PROBLEM REQUIREMENTS. In the records below, work out how many lines hold the word "pinky". Report the number alone.

** INFORMATION follows **

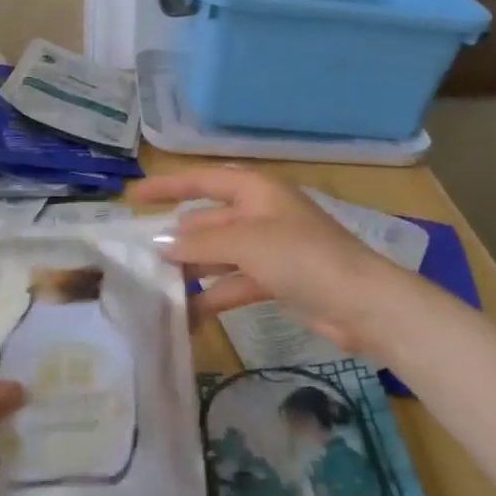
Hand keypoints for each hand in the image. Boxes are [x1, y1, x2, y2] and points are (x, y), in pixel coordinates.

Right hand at [128, 167, 403, 353]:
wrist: (361, 303)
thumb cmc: (302, 256)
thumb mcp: (246, 242)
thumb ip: (200, 241)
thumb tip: (159, 244)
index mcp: (256, 191)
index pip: (202, 181)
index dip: (167, 186)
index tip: (134, 196)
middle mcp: (259, 213)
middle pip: (208, 221)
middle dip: (177, 238)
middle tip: (138, 258)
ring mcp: (268, 248)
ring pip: (218, 254)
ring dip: (192, 270)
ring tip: (156, 290)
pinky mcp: (275, 280)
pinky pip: (233, 283)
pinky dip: (212, 295)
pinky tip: (187, 314)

** End of INFORMATION **

RESULT OF THIS EXERCISE. 4